## Itens fornecidos

>>>

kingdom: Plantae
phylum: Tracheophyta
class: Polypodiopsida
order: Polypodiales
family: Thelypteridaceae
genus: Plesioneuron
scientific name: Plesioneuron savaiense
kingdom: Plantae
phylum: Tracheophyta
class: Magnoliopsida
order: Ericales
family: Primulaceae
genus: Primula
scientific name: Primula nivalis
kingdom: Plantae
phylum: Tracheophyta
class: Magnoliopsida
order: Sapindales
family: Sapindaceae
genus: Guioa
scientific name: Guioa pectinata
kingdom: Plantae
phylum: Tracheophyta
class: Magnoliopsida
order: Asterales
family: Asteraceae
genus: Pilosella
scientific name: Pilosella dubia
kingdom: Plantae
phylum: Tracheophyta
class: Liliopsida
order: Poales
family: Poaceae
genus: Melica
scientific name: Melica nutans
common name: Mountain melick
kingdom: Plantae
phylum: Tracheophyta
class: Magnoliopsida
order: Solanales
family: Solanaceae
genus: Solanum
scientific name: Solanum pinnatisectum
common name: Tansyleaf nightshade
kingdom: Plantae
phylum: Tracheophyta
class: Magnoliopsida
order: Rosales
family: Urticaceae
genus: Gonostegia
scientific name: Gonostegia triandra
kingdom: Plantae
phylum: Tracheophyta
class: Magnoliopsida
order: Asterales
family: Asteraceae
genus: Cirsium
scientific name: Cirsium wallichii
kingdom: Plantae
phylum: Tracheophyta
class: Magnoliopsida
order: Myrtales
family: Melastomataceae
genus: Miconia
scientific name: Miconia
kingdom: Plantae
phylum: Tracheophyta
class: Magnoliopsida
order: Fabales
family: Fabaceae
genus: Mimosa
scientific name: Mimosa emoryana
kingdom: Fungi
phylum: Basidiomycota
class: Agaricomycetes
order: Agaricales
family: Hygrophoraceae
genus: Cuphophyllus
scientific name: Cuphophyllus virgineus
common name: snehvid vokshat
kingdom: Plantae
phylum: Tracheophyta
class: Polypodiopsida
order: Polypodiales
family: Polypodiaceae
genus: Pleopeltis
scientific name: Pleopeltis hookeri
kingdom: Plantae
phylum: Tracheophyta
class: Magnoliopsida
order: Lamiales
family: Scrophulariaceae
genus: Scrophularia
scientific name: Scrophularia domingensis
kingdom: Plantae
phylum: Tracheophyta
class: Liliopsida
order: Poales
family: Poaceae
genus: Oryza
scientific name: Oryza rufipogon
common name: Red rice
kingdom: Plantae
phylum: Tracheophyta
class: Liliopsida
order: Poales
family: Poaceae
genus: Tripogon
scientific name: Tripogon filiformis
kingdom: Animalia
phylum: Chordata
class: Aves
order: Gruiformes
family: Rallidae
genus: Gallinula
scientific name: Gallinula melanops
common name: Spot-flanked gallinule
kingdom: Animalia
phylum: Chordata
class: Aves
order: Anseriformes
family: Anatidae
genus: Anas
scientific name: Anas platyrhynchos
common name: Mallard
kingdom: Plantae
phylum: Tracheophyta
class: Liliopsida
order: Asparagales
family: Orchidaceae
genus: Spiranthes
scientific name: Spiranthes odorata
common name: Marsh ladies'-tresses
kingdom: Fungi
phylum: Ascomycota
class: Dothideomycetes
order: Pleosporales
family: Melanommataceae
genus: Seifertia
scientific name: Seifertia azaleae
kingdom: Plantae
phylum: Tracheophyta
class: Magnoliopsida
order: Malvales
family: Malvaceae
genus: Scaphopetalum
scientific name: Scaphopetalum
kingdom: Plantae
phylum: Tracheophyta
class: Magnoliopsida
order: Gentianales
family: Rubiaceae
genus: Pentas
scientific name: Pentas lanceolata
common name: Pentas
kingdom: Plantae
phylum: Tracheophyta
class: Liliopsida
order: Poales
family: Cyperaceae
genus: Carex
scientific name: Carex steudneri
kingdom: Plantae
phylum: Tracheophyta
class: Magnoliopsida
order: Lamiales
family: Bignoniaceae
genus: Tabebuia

<<<

## Instrução dada
Repita, sem nenhuma alteração, todas as linhas de todos os itens acima.

## Resposta correta
kingdom: Plantae
phylum: Tracheophyta
class: Polypodiopsida
order: Polypodiales
family: Thelypteridaceae
genus: Plesioneuron
scientific name: Plesioneuron savaiense
kingdom: Plantae
phylum: Tracheophyta
class: Magnoliopsida
order: Ericales
family: Primulaceae
genus: Primula
scientific name: Primula nivalis
kingdom: Plantae
phylum: Tracheophyta
class: Magnoliopsida
order: Sapindales
family: Sapindaceae
genus: Guioa
scientific name: Guioa pectinata
kingdom: Plantae
phylum: Tracheophyta
class: Magnoliopsida
order: Asterales
family: Asteraceae
genus: Pilosella
scientific name: Pilosella dubia
kingdom: Plantae
phylum: Tracheophyta
class: Liliopsida
order: Poales
family: Poaceae
genus: Melica
scientific name: Melica nutans
common name: Mountain melick
kingdom: Plantae
phylum: Tracheophyta
class: Magnoliopsida
order: Solanales
family: Solanaceae
genus: Solanum
scientific name: Solanum pinnatisectum
common name: Tansyleaf nightshade
kingdom: Plantae
phylum: Tracheophyta
class: Magnoliopsida
order: Rosales
family: Urticaceae
genus: Gonostegia
scientific name: Gonostegia triandra
kingdom: Plantae
phylum: Tracheophyta
class: Magnoliopsida
order: Asterales
family: Asteraceae
genus: Cirsium
scientific name: Cirsium wallichii
kingdom: Plantae
phylum: Tracheophyta
class: Magnoliopsida
order: Myrtales
family: Melastomataceae
genus: Miconia
scientific name: Miconia
kingdom: Plantae
phylum: Tracheophyta
class: Magnoliopsida
order: Fabales
family: Fabaceae
genus: Mimosa
scientific name: Mimosa emoryana
kingdom: Fungi
phylum: Basidiomycota
class: Agaricomycetes
order: Agaricales
family: Hygrophoraceae
genus: Cuphophyllus
scientific name: Cuphophyllus virgineus
common name: snehvid vokshat
kingdom: Plantae
phylum: Tracheophyta
class: Polypodiopsida
order: Polypodiales
family: Polypodiaceae
genus: Pleopeltis
scientific name: Pleopeltis hookeri
kingdom: Plantae
phylum: Tracheophyta
class: Magnoliopsida
order: Lamiales
family: Scrophulariaceae
genus: Scrophularia
scientific name: Scrophularia domingensis
kingdom: Plantae
phylum: Tracheophyta
class: Liliopsida
order: Poales
family: Poaceae
genus: Oryza
scientific name: Oryza rufipogon
common name: Red rice
kingdom: Plantae
phylum: Tracheophyta
class: Liliopsida
order: Poales
family: Poaceae
genus: Tripogon
scientific name: Tripogon filiformis
kingdom: Animalia
phylum: Chordata
class: Aves
order: Gruiformes
family: Rallidae
genus: Gallinula
scientific name: Gallinula melanops
common name: Spot-flanked gallinule
kingdom: Animalia
phylum: Chordata
class: Aves
order: Anseriformes
family: Anatidae
genus: Anas
scientific name: Anas platyrhynchos
common name: Mallard
kingdom: Plantae
phylum: Tracheophyta
class: Liliopsida
order: Asparagales
family: Orchidaceae
genus: Spiranthes
scientific name: Spiranthes odorata
common name: Marsh ladies'-tresses
kingdom: Fungi
phylum: Ascomycota
class: Dothideomycetes
order: Pleosporales
family: Melanommataceae
genus: Seifertia
scientific name: Seifertia azaleae
kingdom: Plantae
phylum: Tracheophyta
class: Magnoliopsida
order: Malvales
family: Malvaceae
genus: Scaphopetalum
scientific name: Scaphopetalum
kingdom: Plantae
phylum: Tracheophyta
class: Magnoliopsida
order: Gentianales
family: Rubiaceae
genus: Pentas
scientific name: Pentas lanceolata
common name: Pentas
kingdom: Plantae
phylum: Tracheophyta
class: Liliopsida
order: Poales
family: Cyperaceae
genus: Carex
scientific name: Carex steudneri
kingdom: Plantae
phylum: Tracheophyta
class: Magnoliopsida
order: Lamiales
family: Bignoniaceae
genus: Tabebuia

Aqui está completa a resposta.